Breast cancer diagnosis based on feature extraction using a hybrid of K-means and support vector machine algorithms

  • Authors:
  • Bichen Zheng;Sang Won Yoon;Sarah S. Lam

  • Affiliations:
  • -;-;-

  • Venue:
  • Expert Systems with Applications: An International Journal
  • Year:
  • 2014

Quantified Score

Hi-index 12.05

Visualization

Abstract

With the development of clinical technologies, different tumor features have been collected for breast cancer diagnosis. Filtering all the pertinent feature information to support the clinical disease diagnosis is a challenging and time consuming task. The objective of this research is to diagnose breast cancer based on the extracted tumor features.

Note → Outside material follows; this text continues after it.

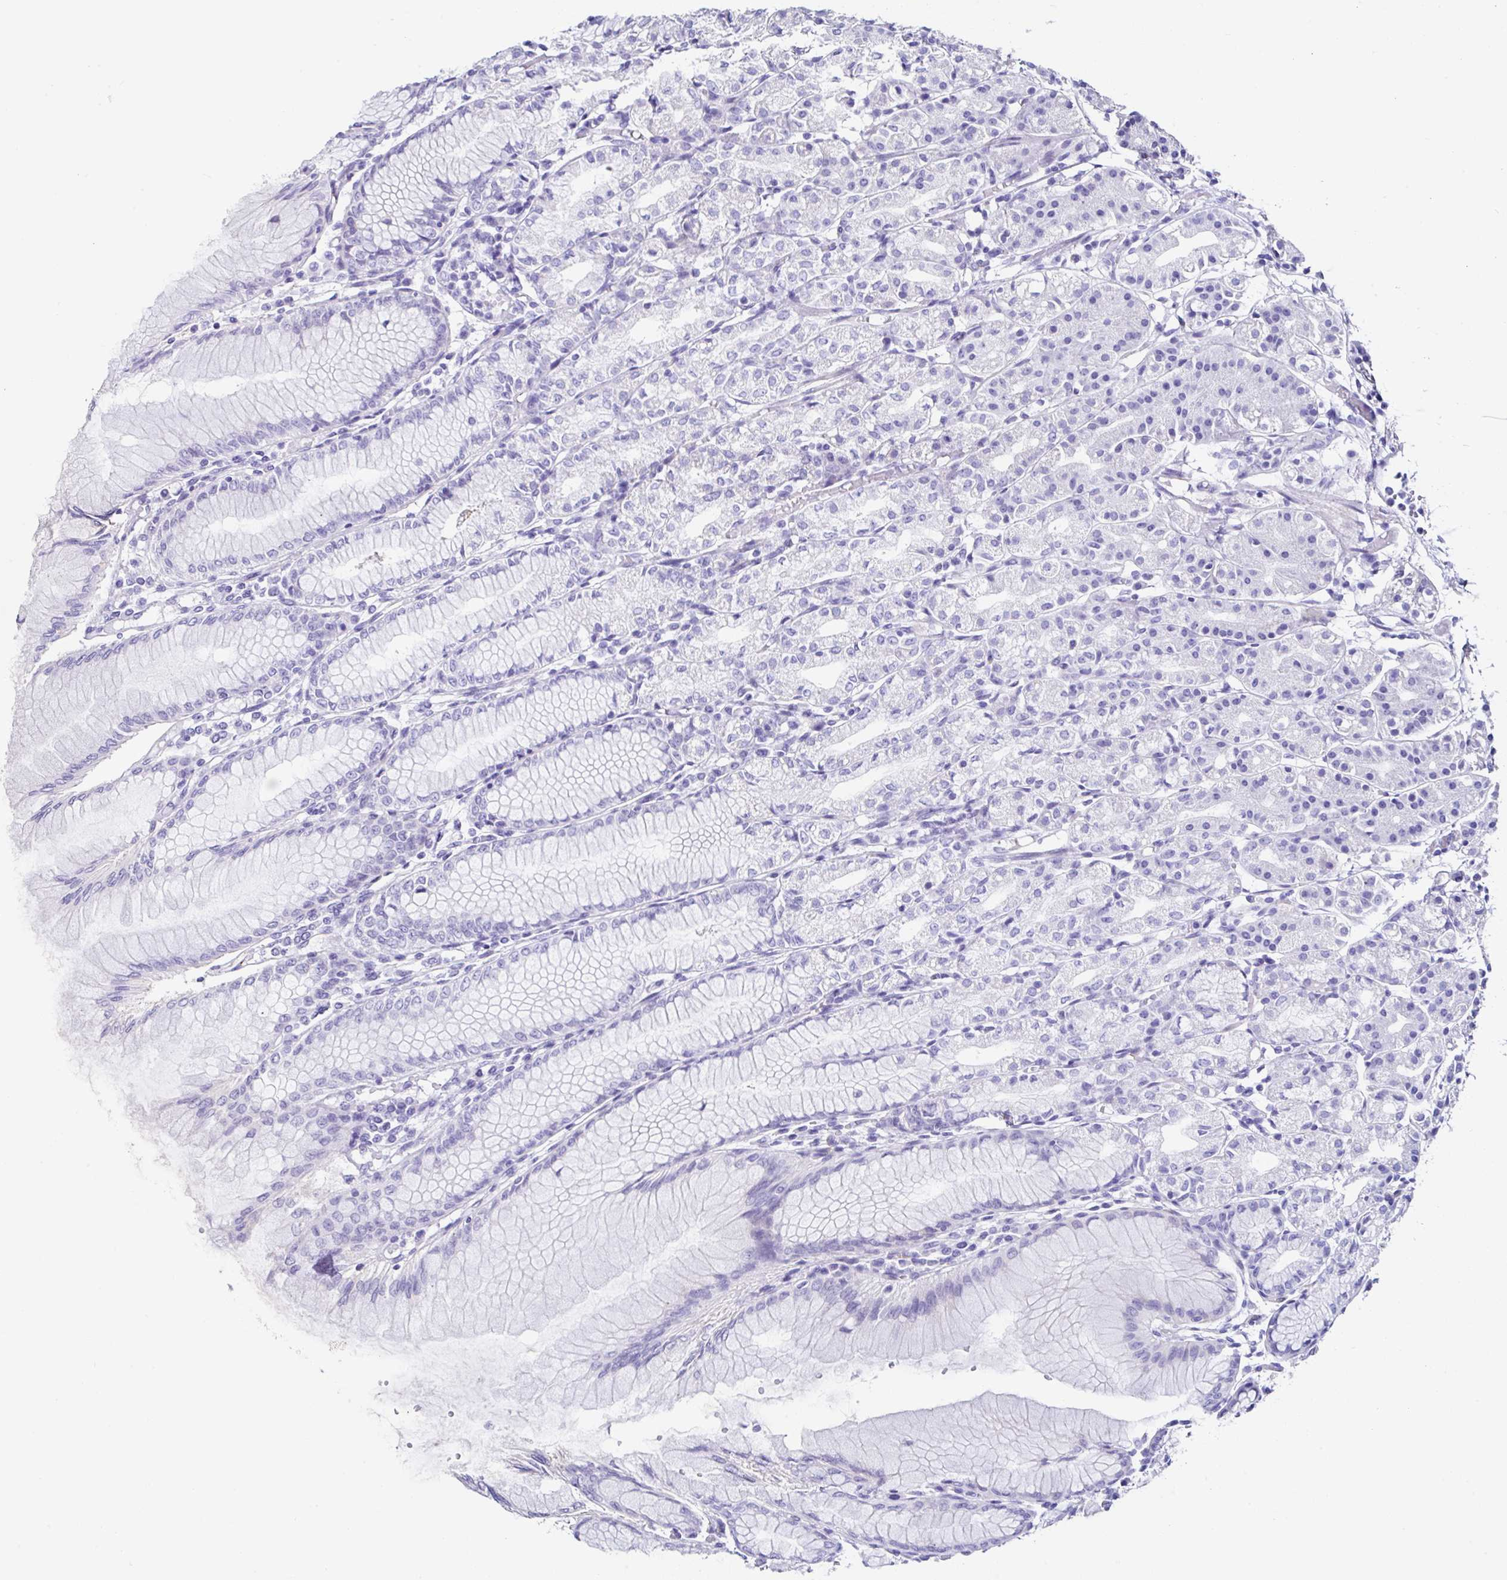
{"staining": {"intensity": "negative", "quantity": "none", "location": "none"}, "tissue": "stomach", "cell_type": "Glandular cells", "image_type": "normal", "snomed": [{"axis": "morphology", "description": "Normal tissue, NOS"}, {"axis": "topography", "description": "Stomach"}], "caption": "This is a micrograph of immunohistochemistry (IHC) staining of benign stomach, which shows no positivity in glandular cells.", "gene": "UGT3A1", "patient": {"sex": "female", "age": 57}}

Feature extraction and selection are critical to the quality of classifiers founded through data mining methods. To extract useful information and diagnose the tumor, a hybrid of K-means and support vector machine (K-SVM) algorithms is developed. The K-means algorithm is utilized to recognize the hidden patterns of the benign and malignant tumors separately. The membership of each tumor to these patterns is calculated and treated as a new feature in the training model. Then, a support vector machine (SVM) is used to obtain the new classifier to differentiate the incoming tumors. Based on 10-fold cross validation, the proposed methodology improves the accuracy to 97.38%, when tested on the Wisconsin Diagnostic Breast Cancer (WDBC) data set from the University of California - Irvine machine learning repository. Six abstract tumor features are extracted from the 32 original features for the training phase. The results not only illustrate the capability of the proposed approach on breast cancer diagnosis, but also shows time savings during the training phase. Physicians can also benefit from the mined abstract tumor features by better understanding the properties of different types of tumors.